■ Work task ■
Go through the data and report how many lines include the word "早稲田通り", giving only the number.

(Data excerpts)
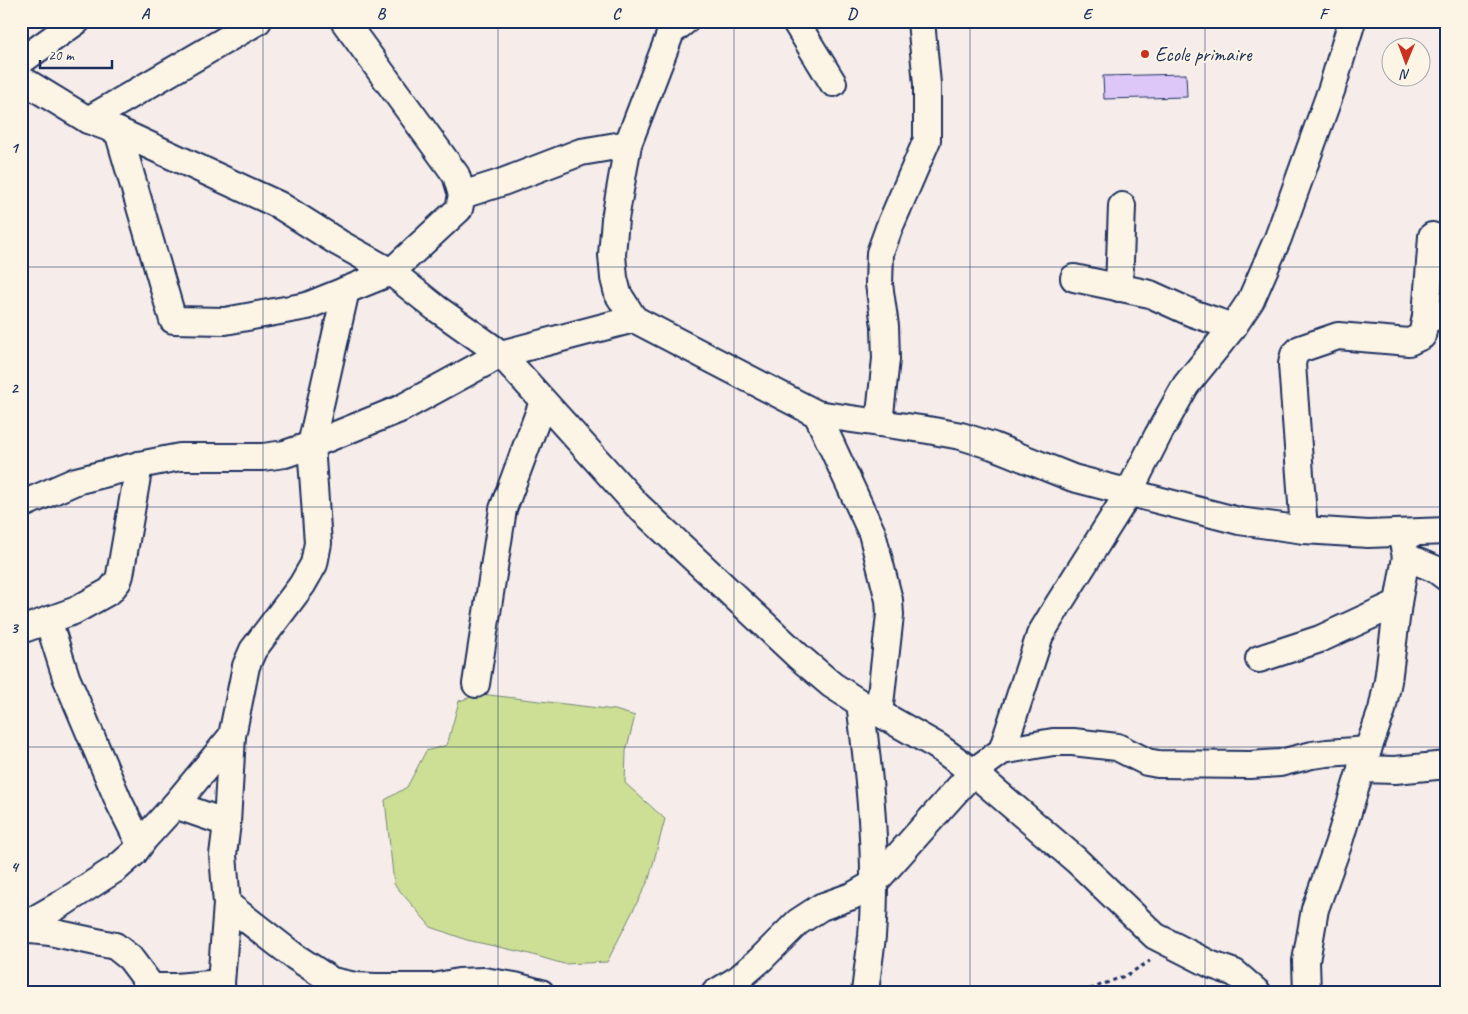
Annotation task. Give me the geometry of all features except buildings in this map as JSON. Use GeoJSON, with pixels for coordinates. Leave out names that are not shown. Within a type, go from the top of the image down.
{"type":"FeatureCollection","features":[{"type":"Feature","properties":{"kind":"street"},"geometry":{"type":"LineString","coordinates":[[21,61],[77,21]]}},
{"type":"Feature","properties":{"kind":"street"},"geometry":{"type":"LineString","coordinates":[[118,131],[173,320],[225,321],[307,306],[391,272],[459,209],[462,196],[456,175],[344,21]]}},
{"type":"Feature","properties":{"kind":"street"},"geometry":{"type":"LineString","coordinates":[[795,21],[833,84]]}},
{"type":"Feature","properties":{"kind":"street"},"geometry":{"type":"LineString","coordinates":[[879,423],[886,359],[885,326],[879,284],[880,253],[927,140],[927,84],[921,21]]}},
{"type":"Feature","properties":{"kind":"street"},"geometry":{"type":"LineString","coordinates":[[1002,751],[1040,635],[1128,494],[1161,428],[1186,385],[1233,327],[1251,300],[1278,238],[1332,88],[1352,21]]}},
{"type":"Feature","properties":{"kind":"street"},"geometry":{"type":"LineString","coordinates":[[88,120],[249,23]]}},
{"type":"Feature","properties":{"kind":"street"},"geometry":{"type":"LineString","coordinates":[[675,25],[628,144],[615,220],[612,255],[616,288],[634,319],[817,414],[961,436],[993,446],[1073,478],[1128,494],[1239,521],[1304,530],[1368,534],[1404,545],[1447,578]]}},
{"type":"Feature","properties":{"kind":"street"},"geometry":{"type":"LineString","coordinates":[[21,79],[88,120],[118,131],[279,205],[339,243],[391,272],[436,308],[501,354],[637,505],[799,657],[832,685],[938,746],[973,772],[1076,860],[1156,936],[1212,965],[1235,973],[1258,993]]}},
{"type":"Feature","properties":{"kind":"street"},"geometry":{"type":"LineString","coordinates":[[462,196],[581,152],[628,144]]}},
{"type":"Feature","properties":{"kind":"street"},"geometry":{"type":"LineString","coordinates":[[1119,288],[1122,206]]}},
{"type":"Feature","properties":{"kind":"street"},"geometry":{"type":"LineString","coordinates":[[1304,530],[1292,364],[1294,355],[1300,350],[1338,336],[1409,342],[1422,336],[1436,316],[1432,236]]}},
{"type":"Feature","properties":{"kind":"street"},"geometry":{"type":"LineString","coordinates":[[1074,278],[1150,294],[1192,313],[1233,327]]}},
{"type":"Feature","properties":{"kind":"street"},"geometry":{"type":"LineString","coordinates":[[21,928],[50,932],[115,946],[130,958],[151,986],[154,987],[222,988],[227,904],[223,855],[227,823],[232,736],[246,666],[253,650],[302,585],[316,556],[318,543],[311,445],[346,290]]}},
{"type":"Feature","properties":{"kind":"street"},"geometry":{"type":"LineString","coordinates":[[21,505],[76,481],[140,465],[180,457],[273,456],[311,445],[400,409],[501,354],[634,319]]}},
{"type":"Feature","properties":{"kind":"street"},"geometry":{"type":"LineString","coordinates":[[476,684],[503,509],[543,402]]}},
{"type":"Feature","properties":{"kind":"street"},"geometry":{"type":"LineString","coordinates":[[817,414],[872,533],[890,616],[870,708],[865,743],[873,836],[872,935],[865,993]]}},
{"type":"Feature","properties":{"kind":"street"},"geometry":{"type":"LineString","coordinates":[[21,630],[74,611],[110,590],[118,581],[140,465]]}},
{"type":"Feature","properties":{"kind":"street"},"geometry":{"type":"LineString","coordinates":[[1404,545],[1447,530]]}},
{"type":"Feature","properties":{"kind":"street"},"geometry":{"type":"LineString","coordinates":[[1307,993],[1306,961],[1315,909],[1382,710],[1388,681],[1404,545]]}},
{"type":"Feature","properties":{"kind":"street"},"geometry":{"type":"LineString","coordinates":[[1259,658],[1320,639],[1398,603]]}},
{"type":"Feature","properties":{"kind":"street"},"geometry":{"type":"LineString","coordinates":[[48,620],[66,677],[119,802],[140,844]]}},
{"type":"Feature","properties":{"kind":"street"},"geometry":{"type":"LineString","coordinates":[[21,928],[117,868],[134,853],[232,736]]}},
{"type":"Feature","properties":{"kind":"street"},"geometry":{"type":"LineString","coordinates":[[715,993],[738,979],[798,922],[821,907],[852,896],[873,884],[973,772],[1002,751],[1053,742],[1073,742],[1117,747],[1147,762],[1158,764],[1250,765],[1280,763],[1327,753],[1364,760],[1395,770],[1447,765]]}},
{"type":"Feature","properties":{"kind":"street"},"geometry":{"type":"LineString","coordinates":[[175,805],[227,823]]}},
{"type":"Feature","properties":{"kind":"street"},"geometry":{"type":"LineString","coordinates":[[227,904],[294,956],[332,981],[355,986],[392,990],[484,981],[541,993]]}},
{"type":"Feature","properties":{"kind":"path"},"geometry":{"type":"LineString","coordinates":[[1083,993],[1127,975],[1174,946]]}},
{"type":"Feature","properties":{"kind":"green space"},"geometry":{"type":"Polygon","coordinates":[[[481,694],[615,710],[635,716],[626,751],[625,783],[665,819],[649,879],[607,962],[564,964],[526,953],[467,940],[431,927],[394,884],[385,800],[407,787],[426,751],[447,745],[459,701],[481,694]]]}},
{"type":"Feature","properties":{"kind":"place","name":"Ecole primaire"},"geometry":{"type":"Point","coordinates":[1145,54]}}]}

* * *

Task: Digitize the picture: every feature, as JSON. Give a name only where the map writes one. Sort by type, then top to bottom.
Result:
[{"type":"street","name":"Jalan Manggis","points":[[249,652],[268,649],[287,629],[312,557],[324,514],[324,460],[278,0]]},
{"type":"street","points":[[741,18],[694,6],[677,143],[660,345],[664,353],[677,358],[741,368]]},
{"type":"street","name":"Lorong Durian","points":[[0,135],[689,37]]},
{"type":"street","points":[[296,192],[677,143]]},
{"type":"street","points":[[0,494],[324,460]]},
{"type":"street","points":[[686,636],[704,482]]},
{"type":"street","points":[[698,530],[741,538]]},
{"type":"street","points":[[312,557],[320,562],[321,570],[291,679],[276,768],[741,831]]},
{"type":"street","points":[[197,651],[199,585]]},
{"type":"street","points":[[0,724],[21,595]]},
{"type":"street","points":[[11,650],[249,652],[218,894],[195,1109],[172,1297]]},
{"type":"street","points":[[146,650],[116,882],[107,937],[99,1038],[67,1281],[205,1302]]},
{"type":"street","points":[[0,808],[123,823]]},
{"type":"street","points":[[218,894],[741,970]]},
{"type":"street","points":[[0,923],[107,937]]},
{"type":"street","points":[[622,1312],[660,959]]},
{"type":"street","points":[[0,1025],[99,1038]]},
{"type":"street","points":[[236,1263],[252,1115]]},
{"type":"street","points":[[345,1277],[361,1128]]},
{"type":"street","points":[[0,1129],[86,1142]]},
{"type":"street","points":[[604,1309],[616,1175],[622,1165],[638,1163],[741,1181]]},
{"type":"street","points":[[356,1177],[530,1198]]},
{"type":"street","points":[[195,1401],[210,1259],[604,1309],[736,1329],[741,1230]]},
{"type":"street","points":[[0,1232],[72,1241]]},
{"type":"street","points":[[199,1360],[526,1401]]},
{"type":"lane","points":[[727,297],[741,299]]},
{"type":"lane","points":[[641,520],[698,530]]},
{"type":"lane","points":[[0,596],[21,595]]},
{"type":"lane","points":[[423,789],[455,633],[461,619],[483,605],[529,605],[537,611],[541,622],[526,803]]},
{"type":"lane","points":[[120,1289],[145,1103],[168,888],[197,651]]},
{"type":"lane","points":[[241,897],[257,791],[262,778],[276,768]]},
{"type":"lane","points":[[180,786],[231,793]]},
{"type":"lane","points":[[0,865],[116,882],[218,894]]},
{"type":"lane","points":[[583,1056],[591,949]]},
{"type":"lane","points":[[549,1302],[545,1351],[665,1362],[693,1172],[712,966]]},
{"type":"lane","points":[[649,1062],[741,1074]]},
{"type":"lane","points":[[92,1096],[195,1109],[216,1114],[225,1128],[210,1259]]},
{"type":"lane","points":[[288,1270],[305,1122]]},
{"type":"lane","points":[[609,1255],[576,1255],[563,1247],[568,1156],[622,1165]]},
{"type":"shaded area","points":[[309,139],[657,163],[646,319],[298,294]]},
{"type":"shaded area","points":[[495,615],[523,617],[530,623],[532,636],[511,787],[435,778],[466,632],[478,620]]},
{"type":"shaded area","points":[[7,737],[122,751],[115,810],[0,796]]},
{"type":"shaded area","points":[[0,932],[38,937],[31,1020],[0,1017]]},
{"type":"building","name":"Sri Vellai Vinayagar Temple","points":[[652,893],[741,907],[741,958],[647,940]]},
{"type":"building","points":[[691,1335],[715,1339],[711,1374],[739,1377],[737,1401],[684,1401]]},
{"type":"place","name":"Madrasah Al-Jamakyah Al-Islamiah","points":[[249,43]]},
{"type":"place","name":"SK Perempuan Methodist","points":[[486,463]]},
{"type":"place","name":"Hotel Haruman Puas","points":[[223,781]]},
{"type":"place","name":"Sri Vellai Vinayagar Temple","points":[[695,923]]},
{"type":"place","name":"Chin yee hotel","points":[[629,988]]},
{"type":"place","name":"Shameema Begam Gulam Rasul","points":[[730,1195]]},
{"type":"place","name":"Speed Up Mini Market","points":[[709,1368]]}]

---

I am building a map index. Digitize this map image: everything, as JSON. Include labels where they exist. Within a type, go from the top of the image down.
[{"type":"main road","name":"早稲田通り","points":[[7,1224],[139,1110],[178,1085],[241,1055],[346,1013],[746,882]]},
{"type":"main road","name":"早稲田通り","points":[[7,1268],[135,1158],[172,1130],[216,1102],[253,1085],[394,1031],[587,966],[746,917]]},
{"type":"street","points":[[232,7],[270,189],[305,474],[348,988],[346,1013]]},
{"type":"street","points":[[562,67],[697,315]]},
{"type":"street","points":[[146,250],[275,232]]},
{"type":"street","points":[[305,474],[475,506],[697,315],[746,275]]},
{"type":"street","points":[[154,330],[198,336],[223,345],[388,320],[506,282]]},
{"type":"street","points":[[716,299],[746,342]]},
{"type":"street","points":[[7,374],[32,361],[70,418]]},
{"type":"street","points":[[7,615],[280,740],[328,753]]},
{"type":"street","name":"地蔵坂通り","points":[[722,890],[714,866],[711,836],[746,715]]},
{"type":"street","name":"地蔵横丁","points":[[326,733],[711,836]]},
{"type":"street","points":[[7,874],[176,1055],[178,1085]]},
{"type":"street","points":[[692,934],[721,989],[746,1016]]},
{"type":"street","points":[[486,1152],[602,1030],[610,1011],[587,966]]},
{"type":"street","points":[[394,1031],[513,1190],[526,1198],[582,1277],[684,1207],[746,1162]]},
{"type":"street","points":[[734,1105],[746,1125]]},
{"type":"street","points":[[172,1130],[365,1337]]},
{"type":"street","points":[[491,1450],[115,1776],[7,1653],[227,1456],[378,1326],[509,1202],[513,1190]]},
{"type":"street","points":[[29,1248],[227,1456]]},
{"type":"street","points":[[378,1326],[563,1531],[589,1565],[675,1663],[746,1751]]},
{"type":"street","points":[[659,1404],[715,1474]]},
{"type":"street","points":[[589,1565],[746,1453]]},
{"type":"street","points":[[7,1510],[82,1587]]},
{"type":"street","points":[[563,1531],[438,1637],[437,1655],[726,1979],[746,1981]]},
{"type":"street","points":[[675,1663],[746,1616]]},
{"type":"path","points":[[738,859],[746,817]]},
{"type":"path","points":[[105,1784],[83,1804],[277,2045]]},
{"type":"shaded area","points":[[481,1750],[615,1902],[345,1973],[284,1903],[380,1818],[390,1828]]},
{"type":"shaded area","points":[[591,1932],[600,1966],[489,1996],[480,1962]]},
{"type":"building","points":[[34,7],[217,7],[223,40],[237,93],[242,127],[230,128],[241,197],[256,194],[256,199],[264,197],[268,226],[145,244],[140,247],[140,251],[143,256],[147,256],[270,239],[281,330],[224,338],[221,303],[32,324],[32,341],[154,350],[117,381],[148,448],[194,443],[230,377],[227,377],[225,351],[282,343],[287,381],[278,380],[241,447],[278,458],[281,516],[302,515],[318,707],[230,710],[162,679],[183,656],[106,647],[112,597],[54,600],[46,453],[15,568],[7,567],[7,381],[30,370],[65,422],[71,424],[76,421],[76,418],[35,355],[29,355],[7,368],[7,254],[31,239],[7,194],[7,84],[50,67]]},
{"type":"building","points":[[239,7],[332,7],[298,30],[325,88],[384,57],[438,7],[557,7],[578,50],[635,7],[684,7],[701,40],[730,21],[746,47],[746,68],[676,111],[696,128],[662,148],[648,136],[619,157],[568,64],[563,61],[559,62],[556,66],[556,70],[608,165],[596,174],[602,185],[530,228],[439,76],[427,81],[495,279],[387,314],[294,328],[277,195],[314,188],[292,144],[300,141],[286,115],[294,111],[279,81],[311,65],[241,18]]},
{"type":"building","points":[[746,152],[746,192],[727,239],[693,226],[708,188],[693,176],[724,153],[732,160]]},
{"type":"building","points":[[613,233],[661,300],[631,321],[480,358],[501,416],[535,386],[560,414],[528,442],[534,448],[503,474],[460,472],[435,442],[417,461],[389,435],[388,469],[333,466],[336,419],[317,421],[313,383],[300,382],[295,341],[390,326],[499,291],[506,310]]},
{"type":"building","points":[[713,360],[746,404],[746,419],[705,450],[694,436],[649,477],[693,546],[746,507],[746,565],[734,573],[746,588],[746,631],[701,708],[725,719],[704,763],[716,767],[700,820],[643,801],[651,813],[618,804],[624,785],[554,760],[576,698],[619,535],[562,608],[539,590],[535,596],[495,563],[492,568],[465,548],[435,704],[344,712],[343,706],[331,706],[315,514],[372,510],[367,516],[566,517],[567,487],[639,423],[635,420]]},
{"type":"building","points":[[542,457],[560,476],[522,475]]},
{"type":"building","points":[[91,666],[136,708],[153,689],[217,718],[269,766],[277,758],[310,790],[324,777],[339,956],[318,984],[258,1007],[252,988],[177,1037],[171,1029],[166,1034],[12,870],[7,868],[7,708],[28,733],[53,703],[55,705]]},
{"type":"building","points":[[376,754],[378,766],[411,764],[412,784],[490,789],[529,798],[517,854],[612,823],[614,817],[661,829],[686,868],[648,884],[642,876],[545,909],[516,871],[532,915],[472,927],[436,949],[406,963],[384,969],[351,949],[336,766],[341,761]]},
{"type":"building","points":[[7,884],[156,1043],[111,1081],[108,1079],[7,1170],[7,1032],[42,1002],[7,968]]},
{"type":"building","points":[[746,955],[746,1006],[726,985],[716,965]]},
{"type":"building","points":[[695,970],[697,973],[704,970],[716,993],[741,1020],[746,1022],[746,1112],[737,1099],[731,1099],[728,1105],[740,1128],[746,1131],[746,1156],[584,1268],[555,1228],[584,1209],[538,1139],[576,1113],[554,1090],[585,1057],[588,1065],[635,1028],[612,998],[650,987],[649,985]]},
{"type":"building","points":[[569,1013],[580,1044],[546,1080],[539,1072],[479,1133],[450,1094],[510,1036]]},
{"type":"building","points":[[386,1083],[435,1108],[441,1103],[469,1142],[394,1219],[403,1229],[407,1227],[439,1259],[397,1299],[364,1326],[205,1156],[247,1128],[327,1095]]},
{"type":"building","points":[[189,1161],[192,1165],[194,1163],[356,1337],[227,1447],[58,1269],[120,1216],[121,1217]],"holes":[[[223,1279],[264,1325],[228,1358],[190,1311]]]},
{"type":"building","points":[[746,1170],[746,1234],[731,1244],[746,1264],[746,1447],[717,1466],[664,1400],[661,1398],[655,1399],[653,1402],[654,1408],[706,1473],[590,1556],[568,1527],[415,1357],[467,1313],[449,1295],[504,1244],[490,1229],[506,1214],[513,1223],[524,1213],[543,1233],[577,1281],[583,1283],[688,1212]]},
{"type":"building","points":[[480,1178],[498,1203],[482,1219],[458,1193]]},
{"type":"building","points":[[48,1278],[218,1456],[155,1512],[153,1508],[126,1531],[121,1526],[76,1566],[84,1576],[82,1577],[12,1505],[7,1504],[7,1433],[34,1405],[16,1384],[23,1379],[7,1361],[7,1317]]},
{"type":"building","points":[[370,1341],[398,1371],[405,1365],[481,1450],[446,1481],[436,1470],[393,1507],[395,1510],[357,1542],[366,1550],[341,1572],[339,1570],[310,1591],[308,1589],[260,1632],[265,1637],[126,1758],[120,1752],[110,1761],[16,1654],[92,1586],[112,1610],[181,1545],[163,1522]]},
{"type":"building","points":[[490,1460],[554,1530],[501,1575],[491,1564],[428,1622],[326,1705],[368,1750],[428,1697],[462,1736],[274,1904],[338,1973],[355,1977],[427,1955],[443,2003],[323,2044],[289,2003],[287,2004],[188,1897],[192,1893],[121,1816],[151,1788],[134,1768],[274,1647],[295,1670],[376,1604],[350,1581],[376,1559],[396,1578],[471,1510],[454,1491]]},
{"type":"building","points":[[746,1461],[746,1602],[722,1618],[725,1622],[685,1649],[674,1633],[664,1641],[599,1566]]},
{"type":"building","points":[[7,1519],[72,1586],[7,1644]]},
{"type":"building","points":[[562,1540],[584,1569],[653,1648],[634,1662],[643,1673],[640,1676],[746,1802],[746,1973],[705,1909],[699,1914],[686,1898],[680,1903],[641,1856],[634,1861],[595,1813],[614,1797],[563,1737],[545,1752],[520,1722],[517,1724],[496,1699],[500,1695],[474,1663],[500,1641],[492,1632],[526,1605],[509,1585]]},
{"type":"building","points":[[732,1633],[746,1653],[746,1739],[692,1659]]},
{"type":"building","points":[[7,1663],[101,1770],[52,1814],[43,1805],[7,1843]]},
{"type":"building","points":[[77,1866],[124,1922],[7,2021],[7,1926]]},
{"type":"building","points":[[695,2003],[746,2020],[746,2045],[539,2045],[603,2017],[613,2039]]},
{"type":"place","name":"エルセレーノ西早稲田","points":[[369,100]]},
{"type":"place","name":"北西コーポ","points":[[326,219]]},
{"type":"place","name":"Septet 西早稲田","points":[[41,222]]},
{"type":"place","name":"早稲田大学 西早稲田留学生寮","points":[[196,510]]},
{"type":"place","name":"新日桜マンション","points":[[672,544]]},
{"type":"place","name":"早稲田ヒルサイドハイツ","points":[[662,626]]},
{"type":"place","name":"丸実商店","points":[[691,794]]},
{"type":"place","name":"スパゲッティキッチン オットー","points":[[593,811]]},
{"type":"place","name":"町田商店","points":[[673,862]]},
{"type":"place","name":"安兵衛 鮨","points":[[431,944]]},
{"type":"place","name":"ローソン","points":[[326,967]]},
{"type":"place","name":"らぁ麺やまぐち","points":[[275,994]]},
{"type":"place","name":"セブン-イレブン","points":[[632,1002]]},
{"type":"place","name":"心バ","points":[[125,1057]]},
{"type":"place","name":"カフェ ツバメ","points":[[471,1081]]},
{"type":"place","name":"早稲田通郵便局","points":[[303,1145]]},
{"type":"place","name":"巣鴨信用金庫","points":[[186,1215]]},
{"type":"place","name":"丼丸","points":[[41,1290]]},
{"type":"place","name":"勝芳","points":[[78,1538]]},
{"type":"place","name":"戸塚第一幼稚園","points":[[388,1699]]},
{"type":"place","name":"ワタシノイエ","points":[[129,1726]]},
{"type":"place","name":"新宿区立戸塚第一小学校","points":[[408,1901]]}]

■ Your solution ■
2